The second seems less imminent, but should actually be our biggest priority. Climate change will make life very difficult soon and the awareness in Turkey lies currently quite low, where the expectations from the middle class are still very ambitious and gluttonous, playing in the hands of neoliberal policies that don’t regard the environmental impact of the continuous economic growth.


-Surface Phenomena, Nothing Surprising, Kaza ve Kader are three distinct projects in which you intimately relate to Istanbul, trying to understand its evolution and to determine how history leaves traces on the inner and outer peel of the city. Can you tell us more about these series?


In its essence, my work is about reframing the everyday, the common, the ordinary that is about to be forgotten. I rearrange the relationships between them in order to offer new perspectives on what we usually have to rush by and disregard. I am a photographer from Istanbul, I lived all my life in this city, I don’t really have anywhere else to go. Having studied architecture, documentary photography and history, I am trying to offer a holistic view of the city I grew up in, and its position within global events and sentiments.

To this end, I have built a series of images that would try to evoke local feelings and concepts refraining from exoticism, trying to create archetypical images of quotidian local situations and structures. For me, photography is more comparable to literature rather than visual arts.

In contemporary Turkish, “Kaza ve Kader” can be translated as “Accident and Destiny” but when one considers the Islamic connotations of the words, they can be interpreted as “Event and Outcome” as well. Where “Kaza ve Kader” investigates concepts of accident, randomness, and causality, “Nothing Surprising”, a series I started in the aftermath of the 2008 Financial Crisis, deals with the notions of crisis and resistance in a more evocative way. My work on “Nothing Surprising” ended with the Gezi Resistance movement, where I chose to help build barricades instead of taking pictures. Most of the places that were depicted in these series were actually areas of urban conflict that I chose to display without any verbal suggestions. “Surface Phenomena”, the new volume in this trilogy, will deal with issues of ecology and technology trying to reveal artificial dualities that limit and shape our discussions regarding the idea of progress. The common aspect of the three series, or in fact, the relevance of the themes I mentioned, lies in the local context mirrored by these images. To a foreign eye, the relationship is hard to see, these are just images of contemporary urban landscape, but to an Istanbulite, the relationships are clearer. I am interested in placing my narrative, accepting that a lot gets lost in translation when displayed somewhere other than Istanbul.

-Another interesting aspect of your work is the way you treat coincidence and chance encounters. From your point of view, is the contemporary individual still open to chance and the unexpected?
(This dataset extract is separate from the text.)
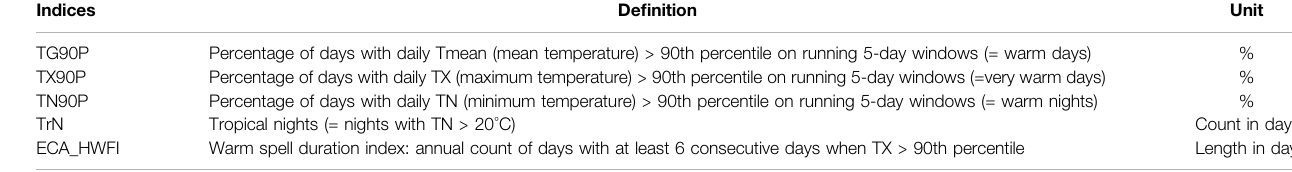
TABLE 1 | De fi nition of climate indices (Peterson et al. 2001).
It is irrelevant whether the contemporary individual is open to chance and the unexpected. Independent from one’s ideological position, life is chaotic and embracing what the day and the night and the seasons and the years bring, allowing this to also change the art that I am producing. It is the only way that I can deal with this uncertainty. I often get amused when I read artist’s statements (including mine) that frame every decision as a conscious one. Trusting so much on one’s own mental structure is problematic in itself, as we are quite remote from understanding the effects of material world onto our own bodies.